(Dataset entries)
━━━━

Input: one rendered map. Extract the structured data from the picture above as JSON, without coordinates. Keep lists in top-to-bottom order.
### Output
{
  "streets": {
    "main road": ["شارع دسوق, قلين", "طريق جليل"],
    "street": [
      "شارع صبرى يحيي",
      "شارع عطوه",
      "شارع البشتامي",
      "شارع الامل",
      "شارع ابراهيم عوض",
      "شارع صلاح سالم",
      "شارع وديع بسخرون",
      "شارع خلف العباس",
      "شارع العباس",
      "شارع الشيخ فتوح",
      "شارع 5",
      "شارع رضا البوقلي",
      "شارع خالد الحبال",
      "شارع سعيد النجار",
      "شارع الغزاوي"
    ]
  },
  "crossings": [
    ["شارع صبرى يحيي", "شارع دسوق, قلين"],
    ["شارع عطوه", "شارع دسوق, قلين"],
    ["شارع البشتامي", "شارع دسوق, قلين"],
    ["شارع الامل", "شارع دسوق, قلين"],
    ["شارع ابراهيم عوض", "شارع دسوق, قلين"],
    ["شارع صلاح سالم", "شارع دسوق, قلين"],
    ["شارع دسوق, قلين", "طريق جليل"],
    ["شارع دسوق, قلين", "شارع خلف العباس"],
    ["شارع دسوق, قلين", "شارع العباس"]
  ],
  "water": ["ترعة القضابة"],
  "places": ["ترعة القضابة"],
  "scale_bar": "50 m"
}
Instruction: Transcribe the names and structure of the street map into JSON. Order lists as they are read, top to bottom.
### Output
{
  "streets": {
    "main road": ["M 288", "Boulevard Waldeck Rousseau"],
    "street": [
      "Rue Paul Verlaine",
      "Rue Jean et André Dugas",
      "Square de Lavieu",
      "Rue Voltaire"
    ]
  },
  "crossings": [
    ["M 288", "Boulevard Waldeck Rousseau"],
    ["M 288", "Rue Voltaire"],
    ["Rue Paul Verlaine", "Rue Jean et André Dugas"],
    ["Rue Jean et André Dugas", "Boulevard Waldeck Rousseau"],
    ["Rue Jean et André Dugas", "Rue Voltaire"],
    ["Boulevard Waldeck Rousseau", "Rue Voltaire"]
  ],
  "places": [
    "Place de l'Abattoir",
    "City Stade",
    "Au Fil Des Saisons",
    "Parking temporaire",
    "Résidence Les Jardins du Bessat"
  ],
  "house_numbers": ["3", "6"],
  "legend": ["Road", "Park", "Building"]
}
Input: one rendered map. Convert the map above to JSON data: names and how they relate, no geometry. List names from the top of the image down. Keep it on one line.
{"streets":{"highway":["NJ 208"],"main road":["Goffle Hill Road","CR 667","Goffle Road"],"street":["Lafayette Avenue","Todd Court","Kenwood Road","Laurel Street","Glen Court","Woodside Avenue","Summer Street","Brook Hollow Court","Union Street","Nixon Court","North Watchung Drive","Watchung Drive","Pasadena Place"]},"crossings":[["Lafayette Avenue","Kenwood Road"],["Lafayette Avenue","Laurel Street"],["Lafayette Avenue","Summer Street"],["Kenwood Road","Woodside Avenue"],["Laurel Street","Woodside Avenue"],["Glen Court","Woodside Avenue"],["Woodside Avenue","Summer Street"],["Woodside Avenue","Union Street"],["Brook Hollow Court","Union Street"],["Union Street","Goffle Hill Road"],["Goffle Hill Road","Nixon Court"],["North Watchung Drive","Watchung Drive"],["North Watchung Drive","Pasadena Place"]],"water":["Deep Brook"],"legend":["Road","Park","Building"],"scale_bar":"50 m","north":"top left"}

━━━━

## Required action
Within the records above, tally the lines that contain "دسوق". Give the total and nothing more.

## Task answer
10